A modeling and spatio-temporal analysis framework for monitoring environmental change using NPP as an ecosystem indicator
Crabtree, R., Potter, C., Mullen, R., Sheldon, J., Huang, S., Harmsen, J., Rodman, A., and Jean, C.
Remote Sensing of Environment, Vol. 113 Issue 7 pp 1486-1496
We present and describe a modeling and analysis framework for monitoring protected area (PA) ecosystems with net primary productivity (NPP) as an indicator of health. It brings together satellite data, an ecosystem simulation model (NASA–CASA), spatial linear models with autoregression, and a GIS to provide practitioners a low-cost, accessible ecosystem monitoring and analysis system (EMAS) at landscape resolutions.
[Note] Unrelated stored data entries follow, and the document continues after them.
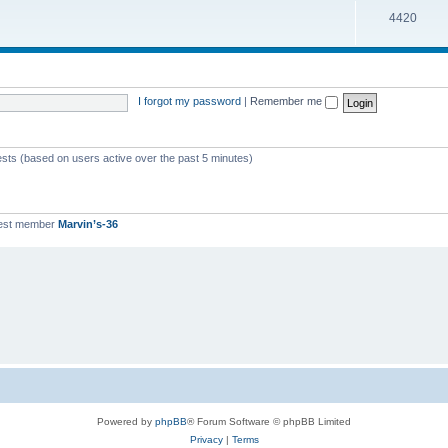
T
4420
p
c
o
i
s
p
c
i
s
I forgot my password
|
Remember me
c
s
ests (based on users active over the past 5 minutes)
est member
Marvin’s-36
Powered by
phpBB
® Forum Software © phpBB Limited
Privacy
|
Terms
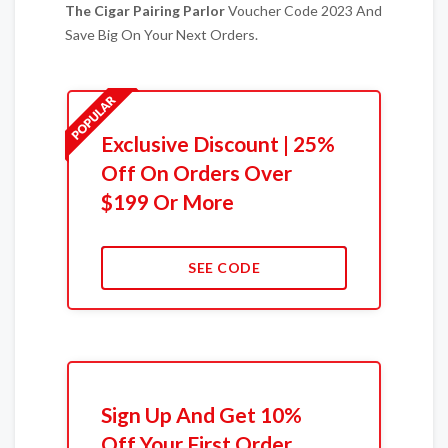
The Cigar Pairing Parlor
Voucher Code 2023 And
Save Big On Your Next Orders.
Exclusive Discount | 25%
Off On Orders Over
$199 Or More
SEE CODE
Sign Up And Get 10%
Off Your First Order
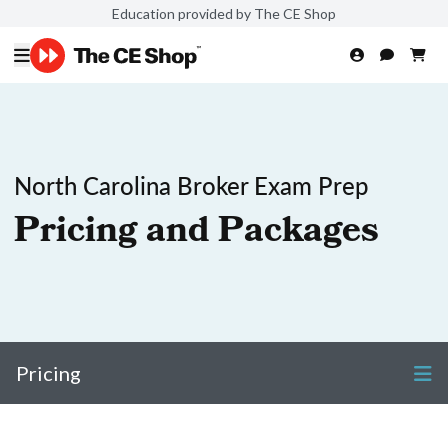
Education provided by The CE Shop
North Carolina Broker Exam Prep
Pricing and Packages
Pricing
The EMAS is evaluated and assessed with an application example in Yellowstone National Park aimed at identifying the causes and consequences of drought. Utilizing five predictor covariates (solar radiation, burn severity, soil productivity, temperature, and precipitation), spatio-temporal analysis revealed how landscape controls and climate (summer vegetation moisture stress) affected patterns of NPP according to vegetation functional type, species cover type, and successional stage. These results supported regional and national trends of NPP in relation to carbon fluxes and lag effects of climate. Overall, the EMAS provides valuable decision support for PAs regarding informed land use planning, conservation programs, vital sign monitoring, control programs (fire fuels, invasives, etc.), and restoration efforts.